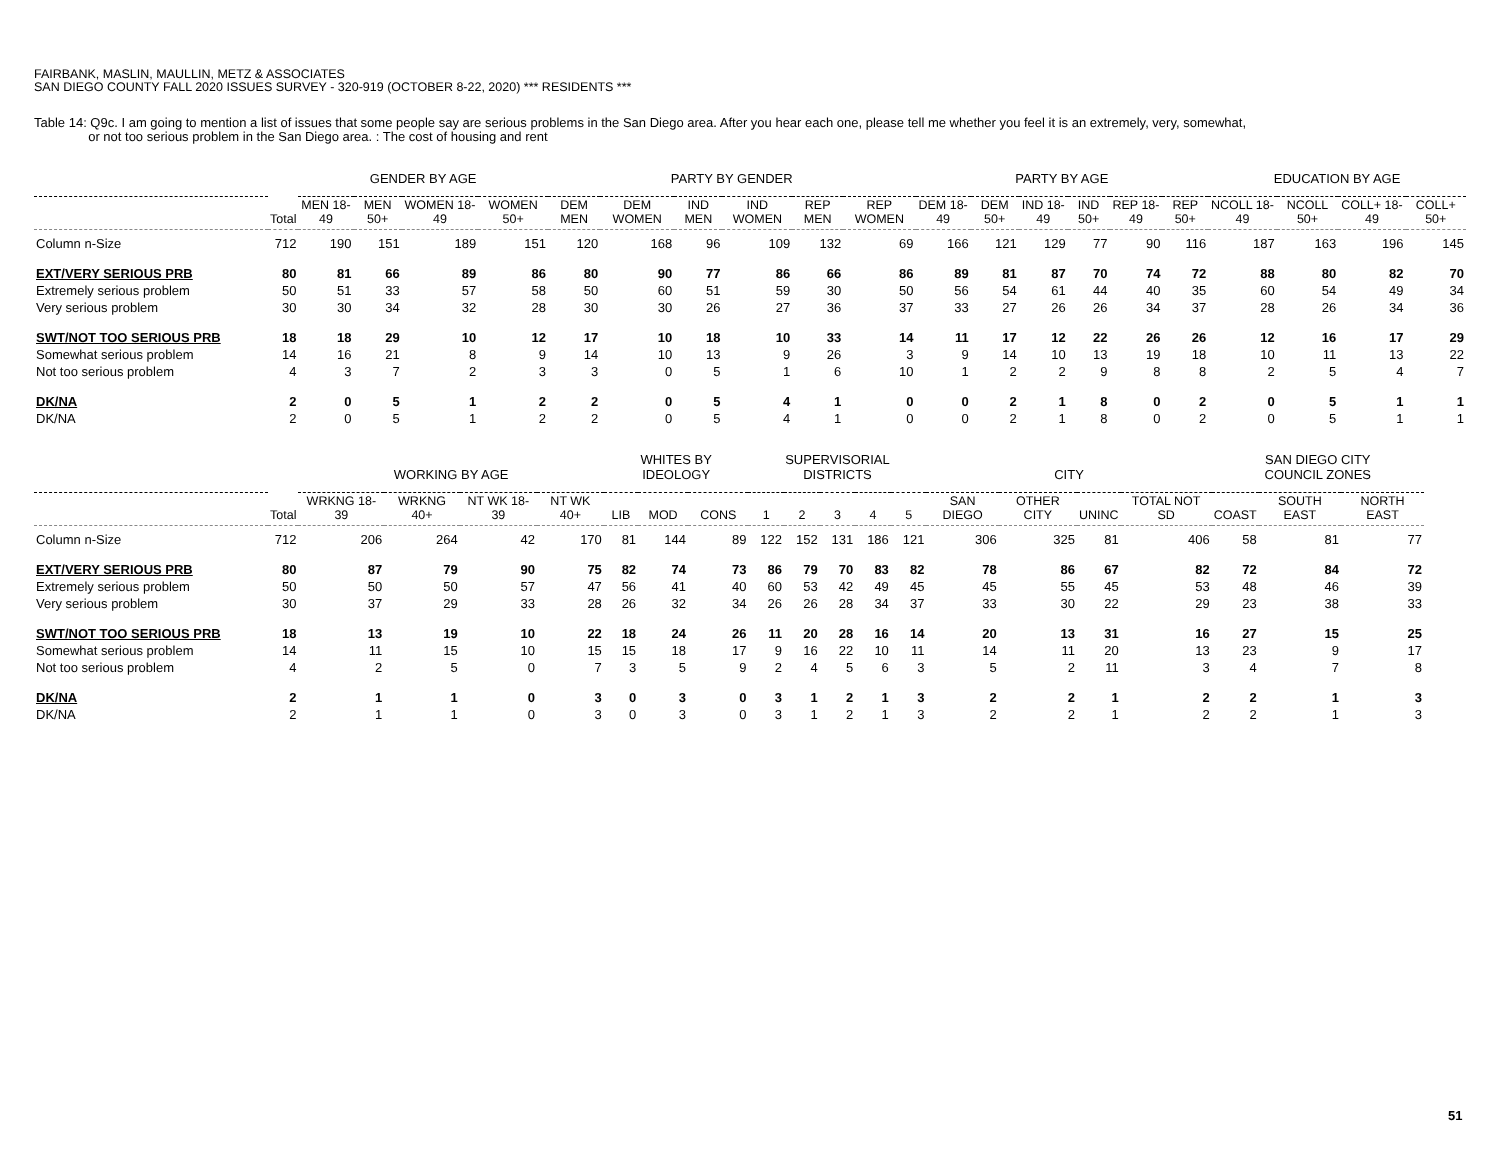FAIRBANK, MASLIN, MAULLIN, METZ & ASSOCIATES
SAN DIEGO COUNTY FALL 2020 ISSUES SURVEY - 320-919 (OCTOBER 8-22, 2020) *** RESIDENTS ***
Table 14: Q9c. I am going to mention a list of issues that some people say are serious problems in the San Diego area. After you hear each one, please tell me whether you feel it is an extremely, very, somewhat,
or not too serious problem in the San Diego area. : The cost of housing and rent
| | | GENDER BY AGE | | | | PARTY BY GENDER | | | | | | PARTY BY AGE | | | | | | EDUCATION BY AGE | | | |
| --- | --- | --- | --- | --- | --- | --- | --- | --- | --- | --- | --- | --- | --- | --- | --- | --- | --- | --- | --- | --- | --- |
| | Total | MEN 18-49 | MEN 50+ | WOMEN 18-49 | WOMEN 50+ | DEM MEN | DEM WOMEN | IND MEN | IND WOMEN | REP MEN | REP WOMEN | DEM 18-49 | DEM 50+ | IND 18-49 | IND 50+ | REP 18-49 | REP 50+ | NCOLL 18-49 | NCOLL 50+ | COLL+ 18-49 | COLL+ 50+ |
| Column n-Size | 712 | 190 | 151 | 189 | 151 | 120 | 168 | 96 | 109 | 132 | 69 | 166 | 121 | 129 | 77 | 90 | 116 | 187 | 163 | 196 | 145 |
| EXT/VERY SERIOUS PRB | 80 | 81 | 66 | 89 | 86 | 80 | 90 | 77 | 86 | 66 | 86 | 89 | 81 | 87 | 70 | 74 | 72 | 88 | 80 | 82 | 70 |
| Extremely serious problem | 50 | 51 | 33 | 57 | 58 | 50 | 60 | 51 | 59 | 30 | 50 | 56 | 54 | 61 | 44 | 40 | 35 | 60 | 54 | 49 | 34 |
| Very serious problem | 30 | 30 | 34 | 32 | 28 | 30 | 30 | 26 | 27 | 36 | 37 | 33 | 27 | 26 | 26 | 34 | 37 | 28 | 26 | 34 | 36 |
| SWT/NOT TOO SERIOUS PRB | 18 | 18 | 29 | 10 | 12 | 17 | 10 | 18 | 10 | 33 | 14 | 11 | 17 | 12 | 22 | 26 | 26 | 12 | 16 | 17 | 29 |
| Somewhat serious problem | 14 | 16 | 21 | 8 | 9 | 14 | 10 | 13 | 9 | 26 | 3 | 9 | 14 | 10 | 13 | 19 | 18 | 10 | 11 | 13 | 22 |
| Not too serious problem | 4 | 3 | 7 | 2 | 3 | 3 | 0 | 5 | 1 | 6 | 10 | 1 | 2 | 2 | 9 | 8 | 8 | 2 | 5 | 4 | 7 |
| DK/NA | 2 | 0 | 5 | 1 | 2 | 2 | 0 | 5 | 4 | 1 | 0 | 0 | 2 | 1 | 8 | 0 | 2 | 0 | 5 | 1 | 1 |
| DK/NA | 2 | 0 | 5 | 1 | 2 | 2 | 0 | 5 | 4 | 1 | 0 | 0 | 2 | 1 | 8 | 0 | 2 | 0 | 5 | 1 | 1 |
| | | WORKING BY AGE | | | | WHITES BY IDEOLOGY | | | SUPERVISORIAL DISTRICTS | | | | | CITY | | | | SAN DIEGO CITY COUNCIL ZONES | | |
| --- | --- | --- | --- | --- | --- | --- | --- | --- | --- | --- | --- | --- | --- | --- | --- | --- | --- | --- | --- | --- |
| | Total | WRKNG 18-39 | WRKNG 40+ | NT WK 18-39 | NT WK 40+ | LIB | MOD | CONS | 1 | 2 | 3 | 4 | 5 | SAN DIEGO | OTHER CITY | UNINC | TOTAL NOT SD | COAST | SOUTH EAST | NORTH EAST |
| Column n-Size | 712 | 206 | 264 | 42 | 170 | 81 | 144 | 89 | 122 | 152 | 131 | 186 | 121 | 306 | 325 | 81 | 406 | 58 | 81 | 77 |
| EXT/VERY SERIOUS PRB | 80 | 87 | 79 | 90 | 75 | 82 | 74 | 73 | 86 | 79 | 70 | 83 | 82 | 78 | 86 | 67 | 82 | 72 | 84 | 72 |
| Extremely serious problem | 50 | 50 | 50 | 57 | 47 | 56 | 41 | 40 | 60 | 53 | 42 | 49 | 45 | 45 | 55 | 45 | 53 | 48 | 46 | 39 |
| Very serious problem | 30 | 37 | 29 | 33 | 28 | 26 | 32 | 34 | 26 | 26 | 28 | 34 | 37 | 33 | 30 | 22 | 29 | 23 | 38 | 33 |
| SWT/NOT TOO SERIOUS PRB | 18 | 13 | 19 | 10 | 22 | 18 | 24 | 26 | 11 | 20 | 28 | 16 | 14 | 20 | 13 | 31 | 16 | 27 | 15 | 25 |
| Somewhat serious problem | 14 | 11 | 15 | 10 | 15 | 15 | 18 | 17 | 9 | 16 | 22 | 10 | 11 | 14 | 11 | 20 | 13 | 23 | 9 | 17 |
| Not too serious problem | 4 | 2 | 5 | 0 | 7 | 3 | 5 | 9 | 2 | 4 | 5 | 6 | 3 | 5 | 2 | 11 | 3 | 4 | 7 | 8 |
| DK/NA | 2 | 1 | 1 | 0 | 3 | 0 | 3 | 0 | 3 | 1 | 2 | 1 | 3 | 2 | 2 | 1 | 2 | 2 | 1 | 3 |
| DK/NA | 2 | 1 | 1 | 0 | 3 | 0 | 3 | 0 | 3 | 1 | 2 | 1 | 3 | 2 | 2 | 1 | 2 | 2 | 1 | 3 |
51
********
▸ **WHAT IS NEEDED**
Repeat each record as given. No picture belongs in the copy.

▸ **ANSWER TO THIS EXERCISE**
FAIRBANK, MASLIN, MAULLIN, METZ & ASSOCIATES
SAN DIEGO COUNTY FALL 2020 ISSUES SURVEY - 320-919 (OCTOBER 8-22, 2020) *** RESIDENTS ***
Table 14: Q9c. I am going to mention a list of issues that some people say are serious problems in the San Diego area. After you hear each one, please tell me whether you feel it is an extremely, very, somewhat,
or not too serious problem in the San Diego area. : The cost of housing and rent
| | | GENDER BY AGE | | | | PARTY BY GENDER | | | | | | PARTY BY AGE | | | | | | EDUCATION BY AGE | | | |
| --- | --- | --- | --- | --- | --- | --- | --- | --- | --- | --- | --- | --- | --- | --- | --- | --- | --- | --- | --- | --- | --- |
| | Total | MEN 18-49 | MEN 50+ | WOMEN 18-49 | WOMEN 50+ | DEM MEN | DEM WOMEN | IND MEN | IND WOMEN | REP MEN | REP WOMEN | DEM 18-49 | DEM 50+ | IND 18-49 | IND 50+ | REP 18-49 | REP 50+ | NCOLL 18-49 | NCOLL 50+ | COLL+ 18-49 | COLL+ 50+ |
| Column n-Size | 712 | 190 | 151 | 189 | 151 | 120 | 168 | 96 | 109 | 132 | 69 | 166 | 121 | 129 | 77 | 90 | 116 | 187 | 163 | 196 | 145 |
| EXT/VERY SERIOUS PRB | 80 | 81 | 66 | 89 | 86 | 80 | 90 | 77 | 86 | 66 | 86 | 89 | 81 | 87 | 70 | 74 | 72 | 88 | 80 | 82 | 70 |
| Extremely serious problem | 50 | 51 | 33 | 57 | 58 | 50 | 60 | 51 | 59 | 30 | 50 | 56 | 54 | 61 | 44 | 40 | 35 | 60 | 54 | 49 | 34 |
| Very serious problem | 30 | 30 | 34 | 32 | 28 | 30 | 30 | 26 | 27 | 36 | 37 | 33 | 27 | 26 | 26 | 34 | 37 | 28 | 26 | 34 | 36 |
| SWT/NOT TOO SERIOUS PRB | 18 | 18 | 29 | 10 | 12 | 17 | 10 | 18 | 10 | 33 | 14 | 11 | 17 | 12 | 22 | 26 | 26 | 12 | 16 | 17 | 29 |
| Somewhat serious problem | 14 | 16 | 21 | 8 | 9 | 14 | 10 | 13 | 9 | 26 | 3 | 9 | 14 | 10 | 13 | 19 | 18 | 10 | 11 | 13 | 22 |
| Not too serious problem | 4 | 3 | 7 | 2 | 3 | 3 | 0 | 5 | 1 | 6 | 10 | 1 | 2 | 2 | 9 | 8 | 8 | 2 | 5 | 4 | 7 |
| DK/NA | 2 | 0 | 5 | 1 | 2 | 2 | 0 | 5 | 4 | 1 | 0 | 0 | 2 | 1 | 8 | 0 | 2 | 0 | 5 | 1 | 1 |
| DK/NA | 2 | 0 | 5 | 1 | 2 | 2 | 0 | 5 | 4 | 1 | 0 | 0 | 2 | 1 | 8 | 0 | 2 | 0 | 5 | 1 | 1 |
| | | WORKING BY AGE | | | | WHITES BY IDEOLOGY | | | SUPERVISORIAL DISTRICTS | | | | | CITY | | | | SAN DIEGO CITY COUNCIL ZONES | | |
| --- | --- | --- | --- | --- | --- | --- | --- | --- | --- | --- | --- | --- | --- | --- | --- | --- | --- | --- | --- | --- |
| | Total | WRKNG 18-39 | WRKNG 40+ | NT WK 18-39 | NT WK 40+ | LIB | MOD | CONS | 1 | 2 | 3 | 4 | 5 | SAN DIEGO | OTHER CITY | UNINC | TOTAL NOT SD | COAST | SOUTH EAST | NORTH EAST |
| Column n-Size | 712 | 206 | 264 | 42 | 170 | 81 | 144 | 89 | 122 | 152 | 131 | 186 | 121 | 306 | 325 | 81 | 406 | 58 | 81 | 77 |
| EXT/VERY SERIOUS PRB | 80 | 87 | 79 | 90 | 75 | 82 | 74 | 73 | 86 | 79 | 70 | 83 | 82 | 78 | 86 | 67 | 82 | 72 | 84 | 72 |
| Extremely serious problem | 50 | 50 | 50 | 57 | 47 | 56 | 41 | 40 | 60 | 53 | 42 | 49 | 45 | 45 | 55 | 45 | 53 | 48 | 46 | 39 |
| Very serious problem | 30 | 37 | 29 | 33 | 28 | 26 | 32 | 34 | 26 | 26 | 28 | 34 | 37 | 33 | 30 | 22 | 29 | 23 | 38 | 33 |
| SWT/NOT TOO SERIOUS PRB | 18 | 13 | 19 | 10 | 22 | 18 | 24 | 26 | 11 | 20 | 28 | 16 | 14 | 20 | 13 | 31 | 16 | 27 | 15 | 25 |
| Somewhat serious problem | 14 | 11 | 15 | 10 | 15 | 15 | 18 | 17 | 9 | 16 | 22 | 10 | 11 | 14 | 11 | 20 | 13 | 23 | 9 | 17 |
| Not too serious problem | 4 | 2 | 5 | 0 | 7 | 3 | 5 | 9 | 2 | 4 | 5 | 6 | 3 | 5 | 2 | 11 | 3 | 4 | 7 | 8 |
| DK/NA | 2 | 1 | 1 | 0 | 3 | 0 | 3 | 0 | 3 | 1 | 2 | 1 | 3 | 2 | 2 | 1 | 2 | 2 | 1 | 3 |
| DK/NA | 2 | 1 | 1 | 0 | 3 | 0 | 3 | 0 | 3 | 1 | 2 | 1 | 3 | 2 | 2 | 1 | 2 | 2 | 1 | 3 |
51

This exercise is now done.